There's a deep echo, though not an exact match. An RNN is like stream processing: data arrives one at a time, you maintain a rolling state (hidden state), naturally suited to unbounded / online scenarios with constant memory — but it can't parallelize, and distant info decays. A Transformer is like batch processing: load the whole window at once, all positions interact pairwise, parallelizable and detail-preserving — but at the cost of O(n²) compute/memory and a hard window limit that can't fit an "infinite stream." Interestingly, 2024–2025's SSM / Mamba (Day 34) want both ends: maintain a constant-size state like an RNN, be streamable, linear complexity, yet approach attention's long-range power through clever design. So it's not "who replaces whom" but a long tug-of-war between serial constant state and parallel full connectivity — isomorphic to distributed systems' "stateful stream vs stateless batch" trade-off. Your distributed background transfers directly here: throughput vs latency, memory vs compute, online vs offline.
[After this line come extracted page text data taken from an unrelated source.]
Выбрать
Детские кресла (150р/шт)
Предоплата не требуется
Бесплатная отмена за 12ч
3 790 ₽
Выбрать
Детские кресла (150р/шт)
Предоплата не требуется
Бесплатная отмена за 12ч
4. Attention weights claim to be "interpretable," telling you which word the model is looking at — but is that explanation trustworthy?
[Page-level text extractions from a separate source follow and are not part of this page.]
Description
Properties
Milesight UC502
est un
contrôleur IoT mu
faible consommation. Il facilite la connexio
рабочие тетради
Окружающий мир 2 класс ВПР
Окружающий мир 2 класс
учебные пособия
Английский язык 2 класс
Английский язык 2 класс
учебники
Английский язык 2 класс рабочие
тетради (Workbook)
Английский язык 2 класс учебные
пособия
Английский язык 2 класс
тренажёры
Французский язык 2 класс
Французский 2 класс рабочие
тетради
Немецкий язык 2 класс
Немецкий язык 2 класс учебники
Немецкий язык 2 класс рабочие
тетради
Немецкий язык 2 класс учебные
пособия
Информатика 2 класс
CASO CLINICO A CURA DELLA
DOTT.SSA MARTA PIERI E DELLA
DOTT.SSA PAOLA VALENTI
Be cautiously optimistic. Attention weights do offer a tempting explanation: plot the α matrix and you see "cats" highlighting "猫," intuitively "the model is aligning." But the field has a long debate over whether attention is genuinely an explanation (Jain & Wallace 2019 "Attention is not Explanation" vs Wiegreffe & Pinter 2019 "Attention is not not Explanation"). The core doubts: (a) high weight ≠ causal importance — you can construct different attention distributions yet nearly identical output, suggesting it isn't necessarily the model's true basis for decisions; (b) after stacking many heads and layers, a single layer's weights are diluted and can't be naively read as "the model's attention." Pragmatic conclusion: attention weights are a useful debugging clue and hypothesis source, but not an authoritative confession of the model's reasoning. This has a direct lesson for AI collaboration — when a tool "tells you its reasons," is that reason a post-hoc narrative or true causality? The two often differ, demanding cross-verification rather than blind acceptance.
5. Over the decade from RNN to Transformer, did things get "more complex" or "simpler"?
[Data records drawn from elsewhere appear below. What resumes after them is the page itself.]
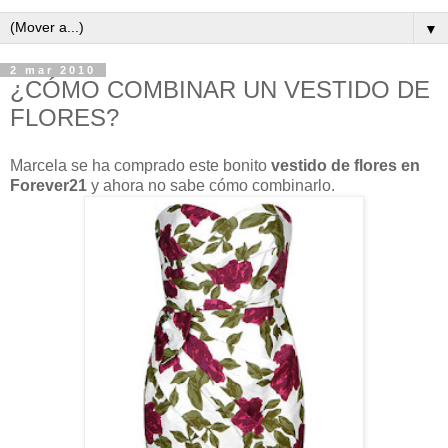
▼
2 mar 2010
¿CÓMO COMBINAR UN VESTIDO DE
FLORES?
Marcela se ha comprado este bonito
vestido de flores en
Forever21
y ahora no sabe cómo combinarlo.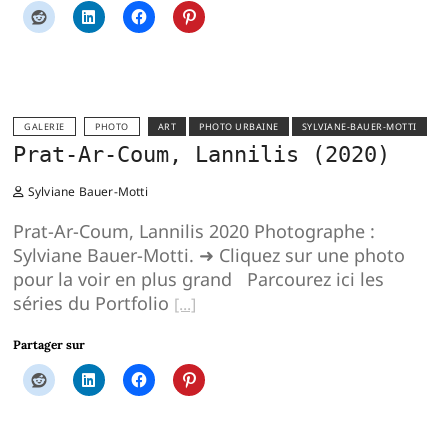
GALERIE
PHOTO
ART
PHOTO URBAINE
SYLVIANE-BAUER-MOTTI
Prat-Ar-Coum, Lannilis (2020)
Sylviane Bauer-Motti
Prat-Ar-Coum, Lannilis 2020 Photographe :
Sylviane Bauer-Motti. ➜ Cliquez sur une photo
pour la voir en plus grand Parcourez ici les
séries du Portfolio
Partager sur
On the surface, more complex (parameters from millions to trillions), but the core abstraction actually got simpler and more unified. RNN era: processing sequences required carefully designed gating, managing hidden state's temporal transfer, and wrestling vanishing gradients — the structure was packed with human priors about "how sequences should be processed." The Transformer drastically cuts these: no recurrence, no gating, no temporal assumptions, leaving just "all positions attend to each other + feed-forward + positional encoding," a highly uniform, stackable set of blocks. This is a recurring law in deep learning — the Bitter Lesson (Sutton): in the long run, simple general architectures that cut human priors and cede the space to data and compute beat carefully engineered complex structures. LSTM's gating is a crystallization of human insight, but the Transformer proved: given enough data and compute, a simpler, more parallelizable, fewer-assumption architecture learns better. For super-individuals this is a profound metaphor — real leverage often comes from cutting to the simple and letting general mechanisms emerge, not from piling up special cases. Designing any system (workflow, Agent, decision framework), it's worth asking: is the structure I'm adding a necessary inductive bias, or a human assumption data will eventually wash away?